There are several basic problems with that thesis:
i) It acts as though Jesus is dead. It acts as though Jesus was just a man who lived 2000 years ago, made some inspirational statements, and left us an inspirational example.
It acts as though his field of action was confined to 1C Palestine. But according to NT Christology, the Son is active wherever and whenever the Father is active (Jn 5:17).
In the 1C, at the same time the Son was doing things in 1C Palestine, he was doing things in 1C India, China, North and South America, &c. As a member of the Trinity, the Son is an agent of divine providence. The Son is active 24/7 throughout the universe.
ii) The problem with Prescott using Jesus as an example, including his exemplary inaction, is that it undercuts his appeal to Christian charity. What is Jesus doing for "Syrian refugees"? Is Jesus personally housing, feeding, and clothing Syrian refugees? No.
If Preston is going to analogize from Jesus' example, then we shouldn't have Christian relief agencies. We shouldn't do stuff Jesus isn't doing. Well, Jesus isn't on the ground in war-torn countries like Syria, aiding the hungry, homeless, wounded, destitute masses. Jesus is an example of nonintervention in the "Syrian refugee" crisis.
Steve Hays As I pointed out before, there's a central contradiction in Preston's argument. His position involves an argument by analogy.
He says Jesus was nonviolent, so we should follow his example. So he's operating with a general principle, Don't do what Jesus didn't do.
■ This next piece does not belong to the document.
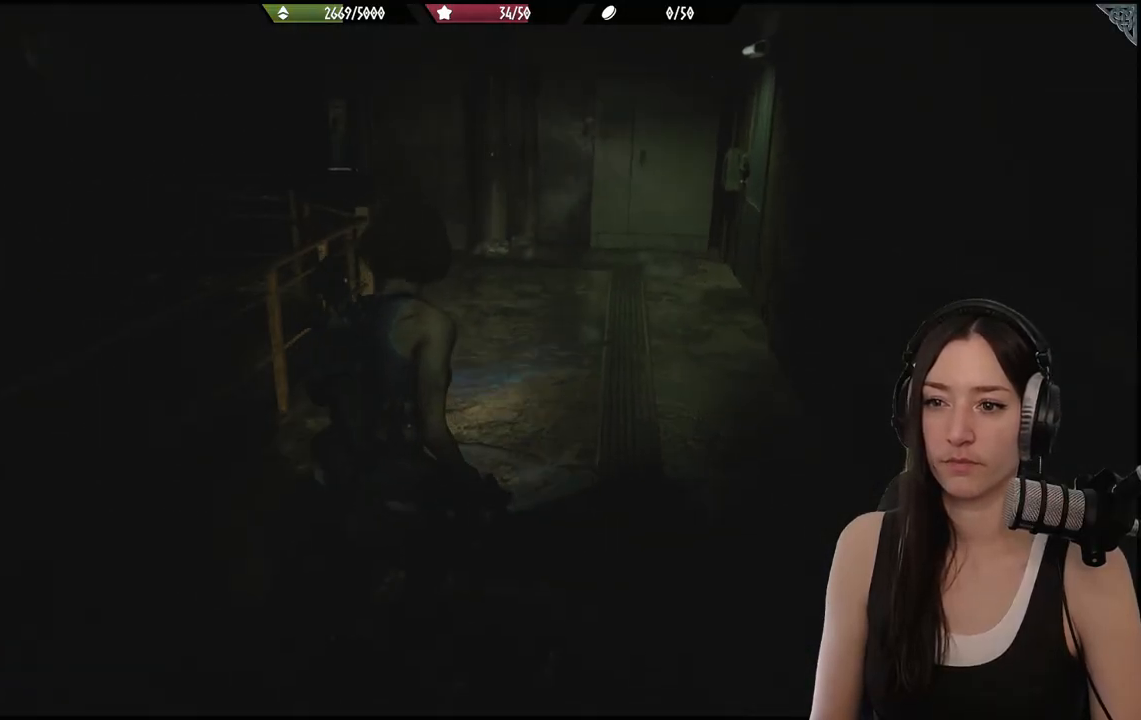
{"buttons": [], "left_stick": "up", "right_stick": "up-left", "events": [[433, "right_stick", "up-left"]]}
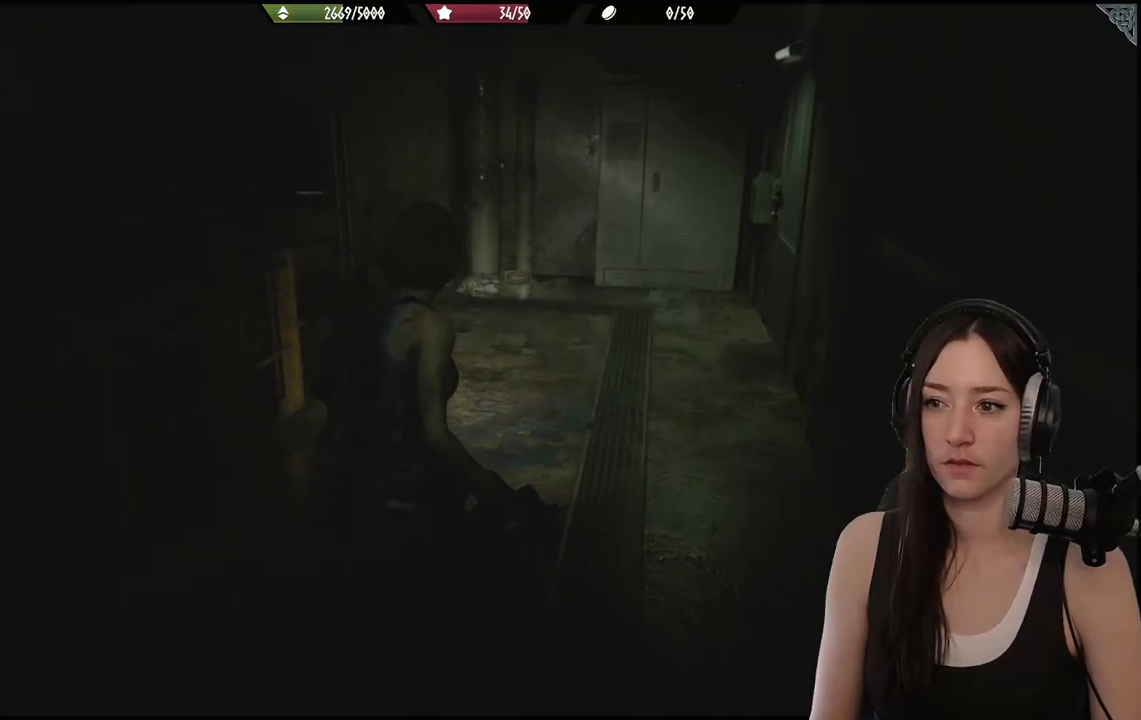
{"buttons": [], "left_stick": "up", "right_stick": "center", "events": [[267, "right_stick", "center"]]}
Well, what is Jesus doing in the "refugee" crisis? What example is Jesus setting for us right here and now? Presumably, Preston thinks Jesus is still alive. Indeed, omnipotent.
On the face of it, Jesus is doing nothing to intercede. Therefore, by parity of argument, we should practice nonintervention as well.
Steve Hays My portrayal of his argument is drawn directly from one of the theses in his ETS presentation ("Jesus never acted violently to fight injustice or defend the innocent"). That isn't based on Jesus' commands, but Jesus' example.
You then proceed to equivocate regarding the analogy. Jesus isn't personally showing hospitality to "Syrian refugees." Rather, he's taking a hands-off approach.
So, by parity of argument, we should follow his example by similar inaction. If we truly follow Jesus' lead in this crisis, that's a prescription for nonintervention.
At best, we could delegate the heavy-lifting to third-parties, just as, according to you, Jesus now delegates the heavy-lifting to third parties.
Steve Hays Jay needs to learn how to follow an argument–in this case, Preston's argument. Jay is now admitting that we shouldn't emulate Jesus. After all, Jesus lets "Syrian refugees" starve, so by analogy, we should let "Syrian refugees" starve.
Presumably, the general principle undergirding Preston's argument is that Christians should do what Jesus does and refrain from doing what Jesus refrains from doing. By that logic, if Jesus lets "Syrian refugees" starve, we should follow his lead.
If that's not the general principle, then that component of Preston's case disintegrates.
Jay responds by insisting that we should treat "Syrian refugees" differently than Jesus treats them. But that's the opposite of Preston's argument. Jay has turned Preston's argument by analogy into an argument by disanalogy.